The worst part is that there is no way to clearly cluster related content. Containers span the entire window, then are separated by a very confusing thick grey line. Sure, I’ll figure it out, just like I will with the buttons, but you sure as hell could have found a more intuitive way to do it. No margins? WHAT?
Look at Android, they found an intuitive way to cluster and organize content. All hail Android’s “cards” paradigm! Cards are brilliant. It’s a super clear way to display content in a grouped yet easy to follow way. You know when the content area ends because it’s clearly contained in its own section. Headers are properly attached to the container (card) rather than awkwardly sitting in that lame excuse of a content divider.
#YOLOHOLO. So watch out Apple. Google has some serious design forces behind them now. Don’t let Google out-design you. Hell, who am I kidding? They already are. Steal your thunder back!
Why Android Still Can’t Win (yet)
Between the massive amount of innovation and the new found design consistency, they are definitely on the right track. But there are still a handful of issues surrounding Android that they must overcome before they can fulfil their plan of world domination.
1) Android is still considered the cheap option. Thanks to the massive innovation in the last few versions of Android, as well as some solid hardware options like the Nexus 5 and HTC One, this is slowly starting to shift. However with the free-on-contract cheap plastic phones running four year old versions of the OS being sold today, the average consumer experience just leaves a bad taste. The luxury status of buying an iPhone (even all the way back to the iPhone 4s) still stands alone. It might take a decade for the next generation to come in with no preconceived knowledge of what Android once was for this to change.
2) Developing for Android isn’t as glamorous as for iPhone. The extremely fragmented versions of Android, the insane number of screen resolutions and sizes, as well as limitations with animations all add up to a pretty lackluster developer experience. Not to mention the developer tools aren’t nearly as polished as Apple’s. As a result, fewer quality (or impatient…) engineers are going to be interested in building an Android app over an iPhone app. In return, less quality and innovative apps are being developed on Android. Again, I think this is solved with time. As the old devices phase out, and new versions of the SDK get released, this should eventually work itself out. We recently limited updates of our Android app to Android 4.0+ devices only in order to give our members the best experience possible on modern devices. Hopefully this is something other companies will do as well. Here’s a great article on reasons why you should.
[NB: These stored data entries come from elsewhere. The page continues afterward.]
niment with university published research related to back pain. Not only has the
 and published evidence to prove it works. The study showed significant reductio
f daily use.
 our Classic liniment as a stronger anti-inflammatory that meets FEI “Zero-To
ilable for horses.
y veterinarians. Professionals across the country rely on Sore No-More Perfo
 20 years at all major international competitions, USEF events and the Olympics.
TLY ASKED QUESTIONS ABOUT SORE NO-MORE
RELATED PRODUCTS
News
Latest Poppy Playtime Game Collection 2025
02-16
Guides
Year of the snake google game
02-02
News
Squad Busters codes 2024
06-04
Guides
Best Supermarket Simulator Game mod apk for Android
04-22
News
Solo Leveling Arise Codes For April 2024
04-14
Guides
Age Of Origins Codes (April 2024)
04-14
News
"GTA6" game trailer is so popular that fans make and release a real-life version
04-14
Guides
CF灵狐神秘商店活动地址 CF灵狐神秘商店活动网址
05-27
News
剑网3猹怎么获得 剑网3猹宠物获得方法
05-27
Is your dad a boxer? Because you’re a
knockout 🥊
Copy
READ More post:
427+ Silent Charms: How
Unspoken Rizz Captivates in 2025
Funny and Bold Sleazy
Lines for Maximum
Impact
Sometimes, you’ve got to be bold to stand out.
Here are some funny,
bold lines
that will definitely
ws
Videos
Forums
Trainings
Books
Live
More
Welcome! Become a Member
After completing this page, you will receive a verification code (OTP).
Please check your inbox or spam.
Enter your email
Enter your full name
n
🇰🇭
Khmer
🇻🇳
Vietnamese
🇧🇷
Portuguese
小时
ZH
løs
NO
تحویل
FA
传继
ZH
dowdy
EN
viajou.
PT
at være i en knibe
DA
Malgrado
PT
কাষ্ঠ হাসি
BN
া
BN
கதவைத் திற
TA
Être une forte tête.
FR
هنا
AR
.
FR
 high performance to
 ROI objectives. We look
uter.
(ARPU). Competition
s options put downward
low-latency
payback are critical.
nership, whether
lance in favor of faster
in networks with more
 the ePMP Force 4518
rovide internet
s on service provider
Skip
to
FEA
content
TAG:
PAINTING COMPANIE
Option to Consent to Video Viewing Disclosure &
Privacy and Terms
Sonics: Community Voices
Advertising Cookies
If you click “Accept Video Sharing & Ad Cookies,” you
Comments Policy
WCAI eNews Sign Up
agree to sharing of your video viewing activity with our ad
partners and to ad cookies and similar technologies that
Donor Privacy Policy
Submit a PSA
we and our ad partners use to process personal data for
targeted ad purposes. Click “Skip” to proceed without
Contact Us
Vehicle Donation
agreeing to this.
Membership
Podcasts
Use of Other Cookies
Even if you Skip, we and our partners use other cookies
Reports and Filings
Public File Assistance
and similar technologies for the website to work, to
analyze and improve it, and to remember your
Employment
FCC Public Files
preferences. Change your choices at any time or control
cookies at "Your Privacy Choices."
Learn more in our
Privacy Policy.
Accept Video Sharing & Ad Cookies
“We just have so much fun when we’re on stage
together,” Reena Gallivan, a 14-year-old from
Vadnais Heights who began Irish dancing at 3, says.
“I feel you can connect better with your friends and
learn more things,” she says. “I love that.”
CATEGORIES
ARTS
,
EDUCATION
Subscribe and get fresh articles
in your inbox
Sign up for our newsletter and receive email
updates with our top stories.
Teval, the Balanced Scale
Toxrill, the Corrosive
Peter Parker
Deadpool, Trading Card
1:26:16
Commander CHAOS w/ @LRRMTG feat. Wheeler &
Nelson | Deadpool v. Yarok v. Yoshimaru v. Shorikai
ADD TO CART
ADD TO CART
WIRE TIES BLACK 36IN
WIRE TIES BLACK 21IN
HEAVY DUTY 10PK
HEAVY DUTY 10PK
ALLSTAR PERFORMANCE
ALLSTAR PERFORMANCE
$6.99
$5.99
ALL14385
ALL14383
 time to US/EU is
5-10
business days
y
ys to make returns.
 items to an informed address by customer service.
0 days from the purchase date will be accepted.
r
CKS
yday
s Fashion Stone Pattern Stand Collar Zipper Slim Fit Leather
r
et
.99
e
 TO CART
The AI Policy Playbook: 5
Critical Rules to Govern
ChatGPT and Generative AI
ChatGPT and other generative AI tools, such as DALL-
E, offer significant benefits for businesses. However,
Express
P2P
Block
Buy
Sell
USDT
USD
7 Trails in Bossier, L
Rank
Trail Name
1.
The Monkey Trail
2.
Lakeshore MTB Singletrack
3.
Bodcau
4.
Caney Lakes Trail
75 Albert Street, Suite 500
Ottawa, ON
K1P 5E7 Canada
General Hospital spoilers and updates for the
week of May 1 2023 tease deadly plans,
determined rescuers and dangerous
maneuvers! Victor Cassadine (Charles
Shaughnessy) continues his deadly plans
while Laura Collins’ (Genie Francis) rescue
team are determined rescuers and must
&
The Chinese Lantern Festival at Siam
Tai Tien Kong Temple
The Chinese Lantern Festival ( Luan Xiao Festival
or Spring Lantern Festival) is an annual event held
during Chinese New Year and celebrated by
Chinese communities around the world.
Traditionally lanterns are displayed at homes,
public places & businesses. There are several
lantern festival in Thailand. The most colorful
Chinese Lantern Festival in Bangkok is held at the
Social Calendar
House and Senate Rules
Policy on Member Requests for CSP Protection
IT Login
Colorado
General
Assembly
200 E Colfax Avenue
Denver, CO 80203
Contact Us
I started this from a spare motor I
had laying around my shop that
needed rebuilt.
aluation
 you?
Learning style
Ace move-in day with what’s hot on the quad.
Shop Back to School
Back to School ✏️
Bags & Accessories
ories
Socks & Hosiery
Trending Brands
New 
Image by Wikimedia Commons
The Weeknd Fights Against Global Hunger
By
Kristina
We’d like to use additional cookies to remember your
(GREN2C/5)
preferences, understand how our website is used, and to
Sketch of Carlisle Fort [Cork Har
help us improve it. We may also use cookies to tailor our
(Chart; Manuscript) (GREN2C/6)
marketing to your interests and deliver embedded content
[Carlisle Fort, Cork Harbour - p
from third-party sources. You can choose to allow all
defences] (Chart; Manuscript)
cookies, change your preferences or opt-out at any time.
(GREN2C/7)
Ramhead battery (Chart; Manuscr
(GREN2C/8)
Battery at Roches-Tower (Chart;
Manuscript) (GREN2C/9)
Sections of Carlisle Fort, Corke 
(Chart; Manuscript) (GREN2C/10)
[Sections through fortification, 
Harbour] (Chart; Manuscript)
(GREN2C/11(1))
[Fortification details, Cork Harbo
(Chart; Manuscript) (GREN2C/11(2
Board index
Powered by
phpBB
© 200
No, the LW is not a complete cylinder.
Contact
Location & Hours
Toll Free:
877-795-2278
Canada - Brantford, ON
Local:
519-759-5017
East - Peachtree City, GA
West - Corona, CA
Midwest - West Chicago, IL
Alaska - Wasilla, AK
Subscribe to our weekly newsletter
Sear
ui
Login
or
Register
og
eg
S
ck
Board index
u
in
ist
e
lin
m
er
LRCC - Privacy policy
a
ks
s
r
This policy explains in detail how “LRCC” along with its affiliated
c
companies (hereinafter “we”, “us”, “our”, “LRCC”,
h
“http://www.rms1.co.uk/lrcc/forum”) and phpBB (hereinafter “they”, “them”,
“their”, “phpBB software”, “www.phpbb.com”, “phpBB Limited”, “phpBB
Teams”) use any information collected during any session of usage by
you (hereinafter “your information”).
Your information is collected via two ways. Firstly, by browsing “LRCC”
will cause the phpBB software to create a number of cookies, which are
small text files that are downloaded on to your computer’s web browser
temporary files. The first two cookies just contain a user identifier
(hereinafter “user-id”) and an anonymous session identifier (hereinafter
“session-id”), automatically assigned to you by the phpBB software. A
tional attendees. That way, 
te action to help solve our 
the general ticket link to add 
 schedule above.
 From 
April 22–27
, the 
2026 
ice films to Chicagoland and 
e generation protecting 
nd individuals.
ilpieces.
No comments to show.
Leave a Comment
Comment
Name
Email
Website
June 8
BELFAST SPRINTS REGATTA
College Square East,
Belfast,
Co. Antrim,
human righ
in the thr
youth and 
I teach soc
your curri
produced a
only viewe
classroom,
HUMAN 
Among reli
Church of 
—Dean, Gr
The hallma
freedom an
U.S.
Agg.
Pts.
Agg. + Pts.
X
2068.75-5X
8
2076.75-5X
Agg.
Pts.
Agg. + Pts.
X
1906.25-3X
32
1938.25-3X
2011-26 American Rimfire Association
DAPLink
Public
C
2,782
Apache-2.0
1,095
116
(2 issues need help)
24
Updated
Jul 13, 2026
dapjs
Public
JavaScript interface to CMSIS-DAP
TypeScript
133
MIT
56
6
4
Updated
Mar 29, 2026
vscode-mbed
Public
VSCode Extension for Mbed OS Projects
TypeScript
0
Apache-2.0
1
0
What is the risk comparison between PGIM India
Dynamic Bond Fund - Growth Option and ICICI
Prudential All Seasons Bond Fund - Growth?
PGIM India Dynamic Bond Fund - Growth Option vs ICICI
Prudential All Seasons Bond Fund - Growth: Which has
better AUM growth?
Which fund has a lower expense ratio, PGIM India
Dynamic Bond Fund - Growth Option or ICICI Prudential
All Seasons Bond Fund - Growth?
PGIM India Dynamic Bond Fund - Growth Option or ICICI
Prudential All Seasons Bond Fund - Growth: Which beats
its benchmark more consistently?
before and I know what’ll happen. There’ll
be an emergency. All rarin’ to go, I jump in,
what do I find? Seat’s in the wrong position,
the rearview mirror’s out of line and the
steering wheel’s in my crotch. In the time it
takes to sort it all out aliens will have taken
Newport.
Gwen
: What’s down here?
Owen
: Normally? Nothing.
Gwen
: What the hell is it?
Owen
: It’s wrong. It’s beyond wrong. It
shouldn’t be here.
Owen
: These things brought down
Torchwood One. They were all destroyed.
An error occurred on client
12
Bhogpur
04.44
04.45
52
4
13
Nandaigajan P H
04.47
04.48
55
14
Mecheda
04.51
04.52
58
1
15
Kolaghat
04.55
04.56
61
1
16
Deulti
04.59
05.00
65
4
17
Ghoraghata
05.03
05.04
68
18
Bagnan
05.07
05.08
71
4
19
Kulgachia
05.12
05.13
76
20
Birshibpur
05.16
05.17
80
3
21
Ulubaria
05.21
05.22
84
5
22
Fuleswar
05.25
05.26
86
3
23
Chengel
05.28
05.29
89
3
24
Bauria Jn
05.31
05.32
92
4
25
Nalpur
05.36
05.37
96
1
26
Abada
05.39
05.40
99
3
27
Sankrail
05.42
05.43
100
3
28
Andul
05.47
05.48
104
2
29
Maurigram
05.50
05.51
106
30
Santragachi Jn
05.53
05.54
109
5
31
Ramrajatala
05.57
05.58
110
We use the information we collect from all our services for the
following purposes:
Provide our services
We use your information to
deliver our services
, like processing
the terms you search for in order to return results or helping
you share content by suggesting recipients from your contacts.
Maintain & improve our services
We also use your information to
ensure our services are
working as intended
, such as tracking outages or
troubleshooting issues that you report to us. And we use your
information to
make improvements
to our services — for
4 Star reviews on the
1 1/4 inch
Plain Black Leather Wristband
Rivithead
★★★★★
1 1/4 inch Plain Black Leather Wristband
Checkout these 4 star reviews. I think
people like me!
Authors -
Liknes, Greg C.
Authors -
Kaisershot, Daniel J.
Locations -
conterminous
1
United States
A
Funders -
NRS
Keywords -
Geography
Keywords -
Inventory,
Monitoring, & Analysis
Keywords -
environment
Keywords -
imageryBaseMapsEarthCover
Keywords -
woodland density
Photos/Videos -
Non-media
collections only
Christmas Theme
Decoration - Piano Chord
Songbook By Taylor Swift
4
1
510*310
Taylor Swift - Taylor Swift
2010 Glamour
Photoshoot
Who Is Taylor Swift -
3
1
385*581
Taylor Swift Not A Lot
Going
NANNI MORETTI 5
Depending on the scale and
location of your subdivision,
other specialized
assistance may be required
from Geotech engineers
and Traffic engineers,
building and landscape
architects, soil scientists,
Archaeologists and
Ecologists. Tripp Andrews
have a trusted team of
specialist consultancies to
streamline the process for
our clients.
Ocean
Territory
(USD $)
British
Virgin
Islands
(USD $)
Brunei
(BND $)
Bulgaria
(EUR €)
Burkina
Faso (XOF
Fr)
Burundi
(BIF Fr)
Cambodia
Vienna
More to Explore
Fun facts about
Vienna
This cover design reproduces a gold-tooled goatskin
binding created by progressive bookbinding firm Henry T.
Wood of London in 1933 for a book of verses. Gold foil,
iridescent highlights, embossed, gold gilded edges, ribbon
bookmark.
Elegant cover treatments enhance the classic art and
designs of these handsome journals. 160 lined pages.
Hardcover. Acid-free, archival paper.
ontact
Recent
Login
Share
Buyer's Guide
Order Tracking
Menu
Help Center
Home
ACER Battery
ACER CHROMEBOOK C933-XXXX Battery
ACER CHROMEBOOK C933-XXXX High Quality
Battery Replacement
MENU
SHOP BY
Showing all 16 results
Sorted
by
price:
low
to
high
And now the big issue for Android…
3) Companies prioritize iPhone. All of the points above tie into this in some way. Android’s app downloads are higher than iPhone, but iPhone apps generate more direct revenue. From a business perspective and the pure numbers alone, it usually makes more sense to start with an iPhone app. Companies are building Android apps sooner than they used to, but the majority of startups still launch with iPhone apps first.
This is the main reason why I won’t make the jump. I need the latest and greatest apps, and they go with iPhone first. Solving this issue is tough for sure, but if market share grows, and they are able to fix the points mentioned above, they should see a lot more traction by companies from the get go.
The Final Word
I’m close to switching, but Google still has a steep hill to climb before it can win over Apple’s die hard fanboys like myself. It’s in the foreseeable future though, as long as they keep their head down and plow through with more amazing innovation. And if Apple keeps polishing turds rather than pushing real innovation, then that will make things that much easier for Google. I for one can’t wait to see how this war unfolds.